[begin Provided data]

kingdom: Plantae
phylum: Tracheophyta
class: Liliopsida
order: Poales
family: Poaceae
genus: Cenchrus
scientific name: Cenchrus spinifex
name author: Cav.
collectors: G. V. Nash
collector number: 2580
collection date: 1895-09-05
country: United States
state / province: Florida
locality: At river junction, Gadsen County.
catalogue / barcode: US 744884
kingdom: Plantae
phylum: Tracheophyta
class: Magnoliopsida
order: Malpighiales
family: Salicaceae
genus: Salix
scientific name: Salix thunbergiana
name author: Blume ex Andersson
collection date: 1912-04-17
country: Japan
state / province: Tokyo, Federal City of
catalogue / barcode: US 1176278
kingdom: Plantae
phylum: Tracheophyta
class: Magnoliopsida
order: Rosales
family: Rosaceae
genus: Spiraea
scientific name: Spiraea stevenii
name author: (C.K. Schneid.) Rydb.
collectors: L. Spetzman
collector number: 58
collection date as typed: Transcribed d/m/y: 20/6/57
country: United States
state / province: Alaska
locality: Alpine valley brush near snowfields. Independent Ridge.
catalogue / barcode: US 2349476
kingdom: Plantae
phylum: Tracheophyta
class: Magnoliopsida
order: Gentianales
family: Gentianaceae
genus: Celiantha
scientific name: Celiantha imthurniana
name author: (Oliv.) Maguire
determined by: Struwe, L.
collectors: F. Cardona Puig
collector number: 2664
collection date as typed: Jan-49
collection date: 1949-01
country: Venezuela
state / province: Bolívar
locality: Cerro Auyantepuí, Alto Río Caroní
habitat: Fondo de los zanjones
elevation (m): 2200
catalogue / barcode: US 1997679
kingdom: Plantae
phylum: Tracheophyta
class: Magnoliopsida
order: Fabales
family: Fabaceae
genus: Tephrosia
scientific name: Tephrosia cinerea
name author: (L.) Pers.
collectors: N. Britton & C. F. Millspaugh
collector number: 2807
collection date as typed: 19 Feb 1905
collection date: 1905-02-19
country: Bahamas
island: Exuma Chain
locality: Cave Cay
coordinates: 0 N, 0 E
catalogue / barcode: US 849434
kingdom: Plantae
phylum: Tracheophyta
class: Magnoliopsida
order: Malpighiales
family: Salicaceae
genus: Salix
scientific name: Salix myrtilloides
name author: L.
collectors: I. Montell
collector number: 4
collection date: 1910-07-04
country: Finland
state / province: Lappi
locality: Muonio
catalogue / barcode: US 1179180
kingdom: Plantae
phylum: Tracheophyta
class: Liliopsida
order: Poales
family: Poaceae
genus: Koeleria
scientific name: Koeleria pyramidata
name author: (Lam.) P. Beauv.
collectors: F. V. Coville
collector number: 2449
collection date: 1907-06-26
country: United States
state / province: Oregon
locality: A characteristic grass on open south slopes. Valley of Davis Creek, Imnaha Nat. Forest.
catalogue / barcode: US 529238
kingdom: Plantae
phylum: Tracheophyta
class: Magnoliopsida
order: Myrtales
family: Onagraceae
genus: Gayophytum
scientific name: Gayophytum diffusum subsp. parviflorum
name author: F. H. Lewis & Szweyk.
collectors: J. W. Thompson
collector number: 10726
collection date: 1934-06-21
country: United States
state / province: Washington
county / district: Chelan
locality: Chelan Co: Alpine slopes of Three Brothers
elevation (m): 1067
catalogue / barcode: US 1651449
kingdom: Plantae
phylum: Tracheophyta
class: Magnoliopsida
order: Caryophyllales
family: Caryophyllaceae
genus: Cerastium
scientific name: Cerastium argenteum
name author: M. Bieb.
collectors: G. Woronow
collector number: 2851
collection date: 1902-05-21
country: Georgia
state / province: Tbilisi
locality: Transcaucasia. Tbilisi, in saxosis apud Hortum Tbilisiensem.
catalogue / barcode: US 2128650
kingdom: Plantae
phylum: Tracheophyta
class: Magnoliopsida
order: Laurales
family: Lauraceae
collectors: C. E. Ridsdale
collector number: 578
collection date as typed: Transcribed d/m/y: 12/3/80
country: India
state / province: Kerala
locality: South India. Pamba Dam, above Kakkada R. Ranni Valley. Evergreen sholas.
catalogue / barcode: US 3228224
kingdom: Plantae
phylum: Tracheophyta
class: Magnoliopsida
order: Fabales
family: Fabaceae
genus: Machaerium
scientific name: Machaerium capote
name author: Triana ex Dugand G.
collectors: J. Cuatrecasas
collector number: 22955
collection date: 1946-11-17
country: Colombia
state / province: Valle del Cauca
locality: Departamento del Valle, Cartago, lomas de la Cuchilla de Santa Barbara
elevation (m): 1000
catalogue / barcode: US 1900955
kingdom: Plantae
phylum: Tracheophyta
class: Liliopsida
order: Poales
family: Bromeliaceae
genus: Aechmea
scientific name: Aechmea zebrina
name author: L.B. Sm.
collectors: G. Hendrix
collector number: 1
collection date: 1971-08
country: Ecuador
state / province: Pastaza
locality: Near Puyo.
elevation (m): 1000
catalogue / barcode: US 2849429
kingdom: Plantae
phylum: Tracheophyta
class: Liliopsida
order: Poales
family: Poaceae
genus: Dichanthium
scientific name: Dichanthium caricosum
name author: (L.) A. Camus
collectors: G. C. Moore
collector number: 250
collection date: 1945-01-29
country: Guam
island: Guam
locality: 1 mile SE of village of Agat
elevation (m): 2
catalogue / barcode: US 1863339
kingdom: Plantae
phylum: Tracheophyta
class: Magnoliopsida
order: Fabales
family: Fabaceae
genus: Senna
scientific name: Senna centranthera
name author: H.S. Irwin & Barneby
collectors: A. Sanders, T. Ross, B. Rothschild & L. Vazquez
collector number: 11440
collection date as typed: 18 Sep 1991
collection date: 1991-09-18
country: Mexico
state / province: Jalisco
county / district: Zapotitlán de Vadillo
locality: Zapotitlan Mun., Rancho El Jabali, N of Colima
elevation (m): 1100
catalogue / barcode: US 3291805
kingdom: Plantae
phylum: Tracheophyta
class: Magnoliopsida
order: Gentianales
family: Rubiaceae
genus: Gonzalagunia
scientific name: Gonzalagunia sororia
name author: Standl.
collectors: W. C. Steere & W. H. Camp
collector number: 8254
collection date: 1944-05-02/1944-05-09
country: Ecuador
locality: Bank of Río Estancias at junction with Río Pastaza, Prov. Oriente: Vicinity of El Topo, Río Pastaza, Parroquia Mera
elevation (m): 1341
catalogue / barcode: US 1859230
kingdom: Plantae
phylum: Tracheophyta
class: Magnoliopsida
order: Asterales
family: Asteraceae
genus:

[end Provided data]

= Exercise details =
Reproduce all of the lines above, replacing "catalogue" with "catalog" wherever it occurs and leaving everything else as it is.

= Completed task =
kingdom: Plantae
phylum: Tracheophyta
class: Liliopsida
order: Poales
family: Poaceae
genus: Cenchrus
scientific name: Cenchrus spinifex
name author: Cav.
collectors: G. V. Nash
collector number: 2580
collection date: 1895-09-05
country: United States
state / province: Florida
locality: At river junction, Gadsen County.
catalog / barcode: US 744884
kingdom: Plantae
phylum: Tracheophyta
class: Magnoliopsida
order: Malpighiales
family: Salicaceae
genus: Salix
scientific name: Salix thunbergiana
name author: Blume ex Andersson
collection date: 1912-04-17
country: Japan
state / province: Tokyo, Federal City of
catalog / barcode: US 1176278
kingdom: Plantae
phylum: Tracheophyta
class: Magnoliopsida
order: Rosales
family: Rosaceae
genus: Spiraea
scientific name: Spiraea stevenii
name author: (C.K. Schneid.) Rydb.
collectors: L. Spetzman
collector number: 58
collection date as typed: Transcribed d/m/y: 20/6/57
country: United States
state / province: Alaska
locality: Alpine valley brush near snowfields. Independent Ridge.
catalog / barcode: US 2349476
kingdom: Plantae
phylum: Tracheophyta
class: Magnoliopsida
order: Gentianales
family: Gentianaceae
genus: Celiantha
scientific name: Celiantha imthurniana
name author: (Oliv.) Maguire
determined by: Struwe, L.
collectors: F. Cardona Puig
collector number: 2664
collection date as typed: Jan-49
collection date: 1949-01
country: Venezuela
state / province: Bolívar
locality: Cerro Auyantepuí, Alto Río Caroní
habitat: Fondo de los zanjones
elevation (m): 2200
catalog / barcode: US 1997679
kingdom: Plantae
phylum: Tracheophyta
class: Magnoliopsida
order: Fabales
family: Fabaceae
genus: Tephrosia
scientific name: Tephrosia cinerea
name author: (L.) Pers.
collectors: N. Britton & C. F. Millspaugh
collector number: 2807
collection date as typed: 19 Feb 1905
collection date: 1905-02-19
country: Bahamas
island: Exuma Chain
locality: Cave Cay
coordinates: 0 N, 0 E
catalog / barcode: US 849434
kingdom: Plantae
phylum: Tracheophyta
class: Magnoliopsida
order: Malpighiales
family: Salicaceae
genus: Salix
scientific name: Salix myrtilloides
name author: L.
collectors: I. Montell
collector number: 4
collection date: 1910-07-04
country: Finland
state / province: Lappi
locality: Muonio
catalog / barcode: US 1179180
kingdom: Plantae
phylum: Tracheophyta
class: Liliopsida
order: Poales
family: Poaceae
genus: Koeleria
scientific name: Koeleria pyramidata
name author: (Lam.) P. Beauv.
collectors: F. V. Coville
collector number: 2449
collection date: 1907-06-26
country: United States
state / province: Oregon
locality: A characteristic grass on open south slopes. Valley of Davis Creek, Imnaha Nat. Forest.
catalog / barcode: US 529238
kingdom: Plantae
phylum: Tracheophyta
class: Magnoliopsida
order: Myrtales
family: Onagraceae
genus: Gayophytum
scientific name: Gayophytum diffusum subsp. parviflorum
name author: F. H. Lewis & Szweyk.
collectors: J. W. Thompson
collector number: 10726
collection date: 1934-06-21
country: United States
state / province: Washington
county / district: Chelan
locality: Chelan Co: Alpine slopes of Three Brothers
elevation (m): 1067
catalog / barcode: US 1651449
kingdom: Plantae
phylum: Tracheophyta
class: Magnoliopsida
order: Caryophyllales
family: Caryophyllaceae
genus: Cerastium
scientific name: Cerastium argenteum
name author: M. Bieb.
collectors: G. Woronow
collector number: 2851
collection date: 1902-05-21
country: Georgia
state / province: Tbilisi
locality: Transcaucasia. Tbilisi, in saxosis apud Hortum Tbilisiensem.
catalog / barcode: US 2128650
kingdom: Plantae
phylum: Tracheophyta
class: Magnoliopsida
order: Laurales
family: Lauraceae
collectors: C. E. Ridsdale
collector number: 578
collection date as typed: Transcribed d/m/y: 12/3/80
country: India
state / province: Kerala
locality: South India. Pamba Dam, above Kakkada R. Ranni Valley. Evergreen sholas.
catalog / barcode: US 3228224
kingdom: Plantae
phylum: Tracheophyta
class: Magnoliopsida
order: Fabales
family: Fabaceae
genus: Machaerium
scientific name: Machaerium capote
name author: Triana ex Dugand G.
collectors: J. Cuatrecasas
collector number: 22955
collection date: 1946-11-17
country: Colombia
state / province: Valle del Cauca
locality: Departamento del Valle, Cartago, lomas de la Cuchilla de Santa Barbara
elevation (m): 1000
catalog / barcode: US 1900955
kingdom: Plantae
phylum: Tracheophyta
class: Liliopsida
order: Poales
family: Bromeliaceae
genus: Aechmea
scientific name: Aechmea zebrina
name author: L.B. Sm.
collectors: G. Hendrix
collector number: 1
collection date: 1971-08
country: Ecuador
state / province: Pastaza
locality: Near Puyo.
elevation (m): 1000
catalog / barcode: US 2849429
kingdom: Plantae
phylum: Tracheophyta
class: Liliopsida
order: Poales
family: Poaceae
genus: Dichanthium
scientific name: Dichanthium caricosum
name author: (L.) A. Camus
collectors: G. C. Moore
collector number: 250
collection date: 1945-01-29
country: Guam
island: Guam
locality: 1 mile SE of village of Agat
elevation (m): 2
catalog / barcode: US 1863339
kingdom: Plantae
phylum: Tracheophyta
class: Magnoliopsida
order: Fabales
family: Fabaceae
genus: Senna
scientific name: Senna centranthera
name author: H.S. Irwin & Barneby
collectors: A. Sanders, T. Ross, B. Rothschild & L. Vazquez
collector number: 11440
collection date as typed: 18 Sep 1991
collection date: 1991-09-18
country: Mexico
state / province: Jalisco
county / district: Zapotitlán de Vadillo
locality: Zapotitlan Mun., Rancho El Jabali, N of Colima
elevation (m): 1100
catalog / barcode: US 3291805
kingdom: Plantae
phylum: Tracheophyta
class: Magnoliopsida
order: Gentianales
family: Rubiaceae
genus: Gonzalagunia
scientific name: Gonzalagunia sororia
name author: Standl.
collectors: W. C. Steere & W. H. Camp
collector number: 8254
collection date: 1944-05-02/1944-05-09
country: Ecuador
locality: Bank of Río Estancias at junction with Río Pastaza, Prov. Oriente: Vicinity of El Topo, Río Pastaza, Parroquia Mera
elevation (m): 1341
catalog / barcode: US 1859230
kingdom: Plantae
phylum: Tracheophyta
class: Magnoliopsida
order: Asterales
family: Asteraceae
genus:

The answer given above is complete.